• Tasks to perform:
[A] Reproduce word for word the stretch of the post on electoral reform from "The following is" through "10, Stein 1, McMullin 1.".
[B] In the records, quote exactly the stretch from the line containing "scientific name: Trillium flexipes" through the line containing "name author: Cav.".

** begin Text shown **

PR for the electoral college? No thanks

The following is a guest post by Nathan Batto

One of the proposals sometimes mooted (by disaffected Democrats) is that electoral votes should be allotted proportionally within each state according to the popular vote. Obviously, since Clinton won the popular vote, she would then win the election!

Not so fast. Let’s run the numbers. There are several different formulae to calculate proportional representation. D’Hondt is quite favorable to big parties; Ste. Laguë is quite favorable to small parties.

Ste. Laguë: Clinton 264, Trump 262, Johnson 10, Stein 1, McMullin 1.
D’Hondt: Clinton 267, Trump 267, Johnson 2, Stein 1, McMullin 1.

In both cases, no one gets a majority. The race would then be thrown into the House, where each state delegation would get one vote. Since Republicans hold majorities in 31 state delegations, Trump would almost certainly be elected president.

Of course, this assumes that no voters changed their votes, but of course small parties would almost certainly get more votes under this system. What that would do is make it very, very hard for either big party to get 270 EVs. Almost every election would be thrown into the House, where the Republicans hold a structural advantage in state delegations due to their popularity in rural America (read: small states). In other words, this reform would make it much harder for the Democrats to win the presidency.

[Nathan notes that the exact numbers could change based on updated vote totals. See comments for a point regarding possible thresholds. –MSS]

Voter choice or partisan interest? The case of ranked-choice voting in Maine

Galvanized by the first ever ranked-choice-voting (RCV) win in a U.S. state, reformers just hours ago held a conference call to build their movement. Ranked-choice voting is a set of voting rules more kind to “outsiders” than our ubiquitous plurality system. Given the unusual strength of America’s two-party system, why do outsider-friendly electoral reforms ever win?

My answer is: a replacement institutional template, losing-party self-interest, and ruling-party disunity. In a recently published paper, I show how this logic can explain the spread of “multi-winner ranked-choice voting” (i.e., proportional representation or PR) in the first part of the 20th century. Losing parties and disgruntled ruling-party factions promote voting-system change in a bid for policy-making influence. Voting reform organizations supply the replacement template.

Does my answer also explain the RCV win in Maine? Is that enough to buy my argument? If the answers are “yes,” reformers would concentrate on jurisdictions with sizable out-parties and fractious ruling parties.

Americanist political scientists would also change the way they think about election “reform.” The dominant trend for more than a century has been to see party and reform as exclusive. Fifty years ago, we would have read about conflict between “machine politics” and “good government.” Now we read about “activists” versus “compromisers,” legacies of Progressivism, and reformer “process-obsession.” What if party itself were a critical reform ingredient? As Jessica Trounstine reminds us in her excellent book, Democratic boss Thomas Pendergast was more than happy to turn the model city charter (without PR) to his own “machine” ends in Kansas City.

** end Text shown **
** begin Material supplied **

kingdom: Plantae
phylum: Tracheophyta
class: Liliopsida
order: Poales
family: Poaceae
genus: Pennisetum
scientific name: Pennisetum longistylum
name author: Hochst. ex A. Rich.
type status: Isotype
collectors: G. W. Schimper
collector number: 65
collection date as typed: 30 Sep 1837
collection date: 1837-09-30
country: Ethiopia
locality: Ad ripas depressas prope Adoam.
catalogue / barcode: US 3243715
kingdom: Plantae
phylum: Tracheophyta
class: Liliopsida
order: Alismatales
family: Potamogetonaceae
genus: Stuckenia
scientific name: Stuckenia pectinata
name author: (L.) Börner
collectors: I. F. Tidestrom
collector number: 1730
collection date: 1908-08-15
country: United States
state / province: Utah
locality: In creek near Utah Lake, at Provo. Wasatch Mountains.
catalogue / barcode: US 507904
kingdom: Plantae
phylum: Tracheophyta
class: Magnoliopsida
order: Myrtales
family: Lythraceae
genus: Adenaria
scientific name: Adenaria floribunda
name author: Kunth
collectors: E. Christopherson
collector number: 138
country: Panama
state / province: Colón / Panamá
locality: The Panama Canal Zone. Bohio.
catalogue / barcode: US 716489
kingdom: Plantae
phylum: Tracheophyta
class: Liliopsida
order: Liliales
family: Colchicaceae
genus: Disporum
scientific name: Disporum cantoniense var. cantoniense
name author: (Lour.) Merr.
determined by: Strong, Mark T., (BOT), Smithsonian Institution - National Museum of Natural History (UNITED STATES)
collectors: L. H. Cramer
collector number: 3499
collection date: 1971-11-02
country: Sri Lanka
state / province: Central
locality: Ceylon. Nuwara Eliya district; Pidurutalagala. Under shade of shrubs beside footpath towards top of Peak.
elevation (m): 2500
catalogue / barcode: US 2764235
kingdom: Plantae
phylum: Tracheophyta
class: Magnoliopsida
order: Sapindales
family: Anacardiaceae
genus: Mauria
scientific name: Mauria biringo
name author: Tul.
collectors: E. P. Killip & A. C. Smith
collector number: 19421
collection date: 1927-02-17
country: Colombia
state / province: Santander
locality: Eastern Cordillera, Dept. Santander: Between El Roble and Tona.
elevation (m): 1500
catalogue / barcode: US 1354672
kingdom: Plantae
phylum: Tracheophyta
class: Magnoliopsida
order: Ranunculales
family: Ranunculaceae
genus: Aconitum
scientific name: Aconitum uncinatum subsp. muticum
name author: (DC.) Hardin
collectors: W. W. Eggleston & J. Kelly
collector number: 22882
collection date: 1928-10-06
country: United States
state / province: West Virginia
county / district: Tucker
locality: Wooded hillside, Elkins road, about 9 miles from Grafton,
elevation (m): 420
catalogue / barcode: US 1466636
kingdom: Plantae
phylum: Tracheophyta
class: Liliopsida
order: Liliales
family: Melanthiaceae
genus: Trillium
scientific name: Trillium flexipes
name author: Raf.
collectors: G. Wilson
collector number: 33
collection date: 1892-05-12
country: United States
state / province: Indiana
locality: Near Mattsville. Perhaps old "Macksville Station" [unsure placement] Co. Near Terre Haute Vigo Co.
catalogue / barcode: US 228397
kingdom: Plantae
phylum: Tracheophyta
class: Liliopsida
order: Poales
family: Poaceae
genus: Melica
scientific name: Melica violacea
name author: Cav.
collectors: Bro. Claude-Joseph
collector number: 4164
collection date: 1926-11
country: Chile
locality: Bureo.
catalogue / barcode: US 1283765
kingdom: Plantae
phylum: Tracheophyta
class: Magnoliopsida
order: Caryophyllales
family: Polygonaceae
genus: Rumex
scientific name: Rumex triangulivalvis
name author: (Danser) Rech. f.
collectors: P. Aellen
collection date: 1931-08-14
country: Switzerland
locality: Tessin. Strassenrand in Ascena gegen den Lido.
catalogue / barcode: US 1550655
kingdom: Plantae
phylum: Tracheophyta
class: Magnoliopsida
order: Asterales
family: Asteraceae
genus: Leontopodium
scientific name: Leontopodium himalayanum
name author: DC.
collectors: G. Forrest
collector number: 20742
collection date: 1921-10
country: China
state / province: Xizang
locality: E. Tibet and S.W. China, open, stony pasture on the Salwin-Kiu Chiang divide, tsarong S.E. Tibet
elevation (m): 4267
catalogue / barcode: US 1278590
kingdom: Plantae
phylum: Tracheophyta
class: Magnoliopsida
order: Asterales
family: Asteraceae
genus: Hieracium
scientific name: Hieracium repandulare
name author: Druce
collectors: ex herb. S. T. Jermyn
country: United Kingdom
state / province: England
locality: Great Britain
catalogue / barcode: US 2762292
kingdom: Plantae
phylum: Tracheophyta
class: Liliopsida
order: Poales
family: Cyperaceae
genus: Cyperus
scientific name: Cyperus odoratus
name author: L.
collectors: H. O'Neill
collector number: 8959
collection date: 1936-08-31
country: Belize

** end Material supplied **

• Answers to each task:
[A]
The following is a guest post by Nathan Batto

One of the proposals sometimes mooted (by disaffected Democrats) is that electoral votes should be allotted proportionally within each state according to the popular vote. Obviously, since Clinton won the popular vote, she would then win the election!

Not so fast. Let’s run the numbers. There are several different formulae to calculate proportional representation. D’Hondt is quite favorable to big parties; Ste. Laguë is quite favorable to small parties.

Ste. Laguë: Clinton 264, Trump 262, Johnson 10, Stein 1, McMullin 1.

[B]
scientific name: Trillium flexipes
name author: Raf.
collectors: G. Wilson
collector number: 33
collection date: 1892-05-12
country: United States
state / province: Indiana
locality: Near Mattsville. Perhaps old "Macksville Station" [unsure placement] Co. Near Terre Haute Vigo Co.
catalogue / barcode: US 228397
kingdom: Plantae
phylum: Tracheophyta
class: Liliopsida
order: Poales
family: Poaceae
genus: Melica
scientific name: Melica violacea
name author: Cav.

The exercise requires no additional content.